NISHIOKAさんは、瑞鶴に整備員として乗艦し、生還した西岡稔さん(故人)の孫です。慰霊祭終了後に遺族や関係者、新聞記者の人々と話し込みながら、楽曲を制作した頃のエピソードを思い起こしていました。瑞鶴会の世話人を務める叔母の松木祥子さんから追悼イメージソングの制作を提案されましたが、NISHIOKAさんは「小さい頃に祖父から、戦争は絶対にやったらあかん、とよく聞かされましたが、戦争のことを一から百まで詳しく聞かされていたわけではなかった」といい、曲作りをためらう気持ちもあったそうです。

しかし10年前の慰霊祭で、乗組員だった田原徳雄さん(故人)から直接話を聞いたことが大きな契機となりました。「田原さんは、亡くなった友達のことを思うと、ついこないだのことのようにも思うし、こんなに年月が経ってるねんな、とも話されていて、涙を浮かべておられました。その姿を見て、なるほど、家族のような存在だったんだなと、そこからインスピレーションが湧いて『不滅の絆』というタイトルの曲が生まれたんだと思います」。慰霊祭に参加していた田原徳雄さんの長男・由夫さんは「初めて会えて、歌も初めて聴きました。感激しました」と話していました。

さらにNISHIOKAさんは「幼い頃、おばあちゃんに連れられて、西成の弘治小学校近くの立ち飲み屋に、なかなか帰ってこないおじいちゃんを迎えに行くことがしょっちゅうで。酔っ払いながら、戦争を一緒に経験した仲間とアカペラで手拍子を打ちながら『同期の桜』などの軍歌を歌っていて、家族のような間柄なんやな、といつも感じていました。こうして皆さんと話していて、あの時の情景を思い出します」とも話していました。

毎年東京から参列しているという男性は「祖父から戦争の体験をよく聞かされていました。
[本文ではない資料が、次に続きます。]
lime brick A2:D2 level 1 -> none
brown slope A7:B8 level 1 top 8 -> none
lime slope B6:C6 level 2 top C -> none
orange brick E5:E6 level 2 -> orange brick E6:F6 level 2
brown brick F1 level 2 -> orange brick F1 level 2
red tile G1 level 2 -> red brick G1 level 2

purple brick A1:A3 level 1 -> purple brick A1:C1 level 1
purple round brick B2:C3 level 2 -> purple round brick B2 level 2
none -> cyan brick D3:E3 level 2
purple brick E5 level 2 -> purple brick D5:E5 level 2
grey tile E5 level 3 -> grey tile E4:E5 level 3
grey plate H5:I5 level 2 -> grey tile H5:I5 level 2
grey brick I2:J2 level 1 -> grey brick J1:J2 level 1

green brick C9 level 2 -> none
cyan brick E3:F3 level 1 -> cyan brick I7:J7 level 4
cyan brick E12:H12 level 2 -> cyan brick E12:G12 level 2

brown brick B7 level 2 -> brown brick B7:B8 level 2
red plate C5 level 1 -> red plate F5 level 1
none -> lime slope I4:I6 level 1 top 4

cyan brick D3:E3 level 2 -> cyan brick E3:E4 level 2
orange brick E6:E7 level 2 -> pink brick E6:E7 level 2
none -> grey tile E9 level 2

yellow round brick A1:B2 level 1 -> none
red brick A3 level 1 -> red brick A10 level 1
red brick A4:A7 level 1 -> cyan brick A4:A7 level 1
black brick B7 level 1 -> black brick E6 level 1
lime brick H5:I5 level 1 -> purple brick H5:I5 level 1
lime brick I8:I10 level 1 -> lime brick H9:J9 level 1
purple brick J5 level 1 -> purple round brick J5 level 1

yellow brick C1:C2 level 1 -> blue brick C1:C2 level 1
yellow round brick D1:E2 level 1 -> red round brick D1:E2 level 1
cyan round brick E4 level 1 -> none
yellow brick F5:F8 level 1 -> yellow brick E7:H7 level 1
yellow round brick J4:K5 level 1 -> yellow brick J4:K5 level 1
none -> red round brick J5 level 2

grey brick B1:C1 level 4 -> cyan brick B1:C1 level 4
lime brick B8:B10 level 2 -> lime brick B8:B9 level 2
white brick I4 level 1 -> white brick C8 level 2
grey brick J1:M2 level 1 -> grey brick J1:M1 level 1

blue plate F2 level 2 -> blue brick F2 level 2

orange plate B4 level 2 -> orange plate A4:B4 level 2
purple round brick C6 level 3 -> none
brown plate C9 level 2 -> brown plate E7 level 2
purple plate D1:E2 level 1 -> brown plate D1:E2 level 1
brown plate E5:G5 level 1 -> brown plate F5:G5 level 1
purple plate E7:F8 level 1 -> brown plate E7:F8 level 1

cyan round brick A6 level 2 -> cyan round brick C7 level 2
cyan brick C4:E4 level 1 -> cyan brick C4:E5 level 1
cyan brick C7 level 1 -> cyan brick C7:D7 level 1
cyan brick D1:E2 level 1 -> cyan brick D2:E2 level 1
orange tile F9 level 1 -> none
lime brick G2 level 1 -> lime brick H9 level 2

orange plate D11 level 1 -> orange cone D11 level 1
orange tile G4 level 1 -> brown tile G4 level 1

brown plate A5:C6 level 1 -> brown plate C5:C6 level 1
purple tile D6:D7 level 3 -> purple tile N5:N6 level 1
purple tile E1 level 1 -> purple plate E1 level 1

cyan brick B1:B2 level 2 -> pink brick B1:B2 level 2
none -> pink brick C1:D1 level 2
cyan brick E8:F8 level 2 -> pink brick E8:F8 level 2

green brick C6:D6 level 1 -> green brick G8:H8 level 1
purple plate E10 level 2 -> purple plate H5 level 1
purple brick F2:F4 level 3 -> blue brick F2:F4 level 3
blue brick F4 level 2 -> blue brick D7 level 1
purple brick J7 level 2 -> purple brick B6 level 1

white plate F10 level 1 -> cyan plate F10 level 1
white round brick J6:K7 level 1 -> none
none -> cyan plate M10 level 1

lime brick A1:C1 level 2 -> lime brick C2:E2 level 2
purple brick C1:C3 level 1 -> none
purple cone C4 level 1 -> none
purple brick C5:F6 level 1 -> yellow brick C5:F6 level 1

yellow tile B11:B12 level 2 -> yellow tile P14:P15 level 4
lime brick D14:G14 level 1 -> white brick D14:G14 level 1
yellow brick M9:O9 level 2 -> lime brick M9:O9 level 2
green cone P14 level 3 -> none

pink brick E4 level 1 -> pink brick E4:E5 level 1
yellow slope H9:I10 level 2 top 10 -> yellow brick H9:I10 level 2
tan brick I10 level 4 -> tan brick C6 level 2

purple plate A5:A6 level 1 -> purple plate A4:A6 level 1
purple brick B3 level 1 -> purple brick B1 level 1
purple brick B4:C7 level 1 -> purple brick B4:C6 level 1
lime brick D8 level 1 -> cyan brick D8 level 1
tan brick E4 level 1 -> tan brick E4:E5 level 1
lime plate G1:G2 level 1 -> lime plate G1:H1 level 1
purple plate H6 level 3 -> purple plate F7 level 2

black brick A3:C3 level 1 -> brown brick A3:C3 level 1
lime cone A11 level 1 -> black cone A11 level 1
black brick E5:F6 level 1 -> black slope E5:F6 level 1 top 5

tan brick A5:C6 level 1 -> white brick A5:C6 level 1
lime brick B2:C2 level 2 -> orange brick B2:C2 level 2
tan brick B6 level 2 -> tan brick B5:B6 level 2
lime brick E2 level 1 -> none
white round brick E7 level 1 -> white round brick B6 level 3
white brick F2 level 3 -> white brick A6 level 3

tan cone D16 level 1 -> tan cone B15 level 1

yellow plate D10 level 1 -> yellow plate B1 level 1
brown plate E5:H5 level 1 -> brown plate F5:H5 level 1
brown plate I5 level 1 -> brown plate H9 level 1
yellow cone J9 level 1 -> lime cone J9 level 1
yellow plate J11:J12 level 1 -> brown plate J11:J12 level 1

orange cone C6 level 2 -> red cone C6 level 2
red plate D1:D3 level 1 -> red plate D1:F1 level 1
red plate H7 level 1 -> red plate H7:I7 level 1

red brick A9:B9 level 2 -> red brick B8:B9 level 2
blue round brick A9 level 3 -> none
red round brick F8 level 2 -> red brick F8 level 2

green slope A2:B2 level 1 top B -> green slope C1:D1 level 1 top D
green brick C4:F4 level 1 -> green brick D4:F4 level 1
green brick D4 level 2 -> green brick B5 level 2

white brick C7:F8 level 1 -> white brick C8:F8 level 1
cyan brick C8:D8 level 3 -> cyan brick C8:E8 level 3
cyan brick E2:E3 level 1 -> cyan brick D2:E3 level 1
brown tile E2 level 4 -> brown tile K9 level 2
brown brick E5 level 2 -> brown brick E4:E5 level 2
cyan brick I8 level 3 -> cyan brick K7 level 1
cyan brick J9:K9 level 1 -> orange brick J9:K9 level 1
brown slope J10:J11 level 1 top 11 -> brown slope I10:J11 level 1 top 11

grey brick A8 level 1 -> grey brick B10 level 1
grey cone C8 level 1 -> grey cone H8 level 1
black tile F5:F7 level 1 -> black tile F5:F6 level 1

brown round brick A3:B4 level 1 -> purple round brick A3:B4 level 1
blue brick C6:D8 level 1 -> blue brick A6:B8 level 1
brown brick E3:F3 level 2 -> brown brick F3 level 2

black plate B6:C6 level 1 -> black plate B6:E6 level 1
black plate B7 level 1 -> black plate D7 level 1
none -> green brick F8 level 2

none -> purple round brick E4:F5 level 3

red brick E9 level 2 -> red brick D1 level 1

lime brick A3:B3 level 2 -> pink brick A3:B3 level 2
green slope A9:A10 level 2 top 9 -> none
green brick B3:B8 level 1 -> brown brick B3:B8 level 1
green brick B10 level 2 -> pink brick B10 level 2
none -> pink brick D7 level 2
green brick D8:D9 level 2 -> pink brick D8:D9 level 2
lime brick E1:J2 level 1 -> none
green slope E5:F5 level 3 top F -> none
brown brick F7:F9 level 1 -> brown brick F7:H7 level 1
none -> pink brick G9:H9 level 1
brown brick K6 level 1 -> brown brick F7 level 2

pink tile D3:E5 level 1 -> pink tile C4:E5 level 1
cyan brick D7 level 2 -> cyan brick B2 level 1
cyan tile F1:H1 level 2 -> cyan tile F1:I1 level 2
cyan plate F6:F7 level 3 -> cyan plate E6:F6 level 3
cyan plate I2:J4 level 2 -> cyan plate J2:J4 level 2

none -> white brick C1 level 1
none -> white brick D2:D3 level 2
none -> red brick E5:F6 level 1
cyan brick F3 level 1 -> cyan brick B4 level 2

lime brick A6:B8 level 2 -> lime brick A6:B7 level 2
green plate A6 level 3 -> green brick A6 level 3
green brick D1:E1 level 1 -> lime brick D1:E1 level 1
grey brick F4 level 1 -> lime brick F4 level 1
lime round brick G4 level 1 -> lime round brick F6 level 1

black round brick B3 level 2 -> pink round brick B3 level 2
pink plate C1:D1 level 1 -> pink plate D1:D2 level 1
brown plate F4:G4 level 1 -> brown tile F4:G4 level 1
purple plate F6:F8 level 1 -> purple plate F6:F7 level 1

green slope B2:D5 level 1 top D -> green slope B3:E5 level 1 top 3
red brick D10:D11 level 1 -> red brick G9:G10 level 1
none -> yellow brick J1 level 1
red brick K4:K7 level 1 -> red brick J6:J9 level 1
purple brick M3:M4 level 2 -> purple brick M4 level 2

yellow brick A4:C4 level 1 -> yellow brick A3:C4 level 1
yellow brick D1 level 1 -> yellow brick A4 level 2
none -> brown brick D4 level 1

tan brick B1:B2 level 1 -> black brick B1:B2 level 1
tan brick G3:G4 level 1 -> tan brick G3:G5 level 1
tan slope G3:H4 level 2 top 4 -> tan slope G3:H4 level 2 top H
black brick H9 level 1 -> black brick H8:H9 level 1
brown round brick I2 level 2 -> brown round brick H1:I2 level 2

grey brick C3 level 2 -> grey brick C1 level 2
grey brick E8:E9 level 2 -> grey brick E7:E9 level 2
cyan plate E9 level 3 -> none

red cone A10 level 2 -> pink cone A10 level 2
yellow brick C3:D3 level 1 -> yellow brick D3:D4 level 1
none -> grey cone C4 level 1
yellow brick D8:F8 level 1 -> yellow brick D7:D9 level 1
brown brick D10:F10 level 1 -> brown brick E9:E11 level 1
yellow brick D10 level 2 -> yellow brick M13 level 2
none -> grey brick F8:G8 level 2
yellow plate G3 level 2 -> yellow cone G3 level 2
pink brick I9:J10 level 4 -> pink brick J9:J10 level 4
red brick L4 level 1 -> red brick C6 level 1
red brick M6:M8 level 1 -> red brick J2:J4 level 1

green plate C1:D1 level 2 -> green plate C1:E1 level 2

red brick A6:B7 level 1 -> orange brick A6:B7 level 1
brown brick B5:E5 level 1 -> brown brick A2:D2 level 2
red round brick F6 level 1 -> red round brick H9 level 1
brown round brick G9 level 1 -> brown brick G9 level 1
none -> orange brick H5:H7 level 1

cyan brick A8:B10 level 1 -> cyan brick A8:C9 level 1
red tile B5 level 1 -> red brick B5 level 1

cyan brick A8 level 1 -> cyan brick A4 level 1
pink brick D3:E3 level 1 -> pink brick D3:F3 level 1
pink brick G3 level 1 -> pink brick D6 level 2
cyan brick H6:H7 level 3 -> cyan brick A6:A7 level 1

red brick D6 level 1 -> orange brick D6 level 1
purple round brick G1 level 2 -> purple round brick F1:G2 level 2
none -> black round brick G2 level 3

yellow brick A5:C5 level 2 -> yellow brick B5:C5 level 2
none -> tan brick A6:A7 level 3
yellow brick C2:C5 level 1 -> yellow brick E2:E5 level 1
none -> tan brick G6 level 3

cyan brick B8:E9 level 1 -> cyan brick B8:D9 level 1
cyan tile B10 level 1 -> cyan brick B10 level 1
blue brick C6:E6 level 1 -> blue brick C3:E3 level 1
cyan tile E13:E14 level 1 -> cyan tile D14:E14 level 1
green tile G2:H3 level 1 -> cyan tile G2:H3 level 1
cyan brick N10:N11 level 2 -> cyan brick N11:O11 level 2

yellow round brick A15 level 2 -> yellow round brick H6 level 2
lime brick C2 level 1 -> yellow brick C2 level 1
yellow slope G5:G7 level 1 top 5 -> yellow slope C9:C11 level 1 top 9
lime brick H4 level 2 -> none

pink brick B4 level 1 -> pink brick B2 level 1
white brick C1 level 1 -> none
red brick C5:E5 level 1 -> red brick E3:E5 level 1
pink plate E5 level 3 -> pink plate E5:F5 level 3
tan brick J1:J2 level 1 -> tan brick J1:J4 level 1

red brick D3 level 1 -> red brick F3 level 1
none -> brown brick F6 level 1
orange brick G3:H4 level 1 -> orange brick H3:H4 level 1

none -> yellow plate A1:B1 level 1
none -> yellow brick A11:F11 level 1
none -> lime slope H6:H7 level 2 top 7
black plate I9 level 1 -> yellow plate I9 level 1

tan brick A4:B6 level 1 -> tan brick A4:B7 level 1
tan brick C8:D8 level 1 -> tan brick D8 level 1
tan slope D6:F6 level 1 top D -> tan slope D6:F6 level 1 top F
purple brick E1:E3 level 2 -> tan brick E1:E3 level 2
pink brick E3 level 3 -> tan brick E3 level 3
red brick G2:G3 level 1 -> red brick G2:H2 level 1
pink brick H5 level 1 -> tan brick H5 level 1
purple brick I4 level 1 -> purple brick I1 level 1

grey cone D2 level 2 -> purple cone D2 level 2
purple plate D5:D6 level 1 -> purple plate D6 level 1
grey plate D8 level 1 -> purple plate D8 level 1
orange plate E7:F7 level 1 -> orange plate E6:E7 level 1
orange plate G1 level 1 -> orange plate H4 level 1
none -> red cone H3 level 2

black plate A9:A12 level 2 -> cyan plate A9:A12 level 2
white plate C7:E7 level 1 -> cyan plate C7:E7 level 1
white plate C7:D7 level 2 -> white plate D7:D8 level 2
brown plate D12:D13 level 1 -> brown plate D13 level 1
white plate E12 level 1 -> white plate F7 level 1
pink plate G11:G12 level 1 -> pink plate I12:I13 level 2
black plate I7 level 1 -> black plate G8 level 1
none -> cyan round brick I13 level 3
不滅の絆のCDを持っていますが、今回NISHIOKAさんの声と演奏を聴いて、いい歌だなあ、と改めて感じました」と話していました。

航空母艦「瑞鶴」は1944年10月25日、フィリピン沖のレイテ沖海戦で連合軍の攻撃を受け沈没しました。1981年には生存者らの手によって橿原神宮境内に慰霊碑が建立されて以来、毎年10月25日に慰霊祭が行われています。橿原神宮によると今年は過去最多となる150人が参列したとのことです。瑞鶴之碑が建立する若桜友苑の空の下、世代を超えて受け継がれる平和への絆が静かに響いていました。

「戦争に行った人たちの想いや、家族と同じぐらいの深い心で結ばれる絆があるということ。この鎮魂歌をこの慰霊祭で歌うことで、戦争を実体験した方々の話を直接聞くことが無い子どもたちの世代に、自分なりの伝え方で、伝えていきたいと思っています」と語る、6歳と4歳の女の子の父・NISHIOKAさんは、音楽を通して記憶と願いを手渡そうとしています。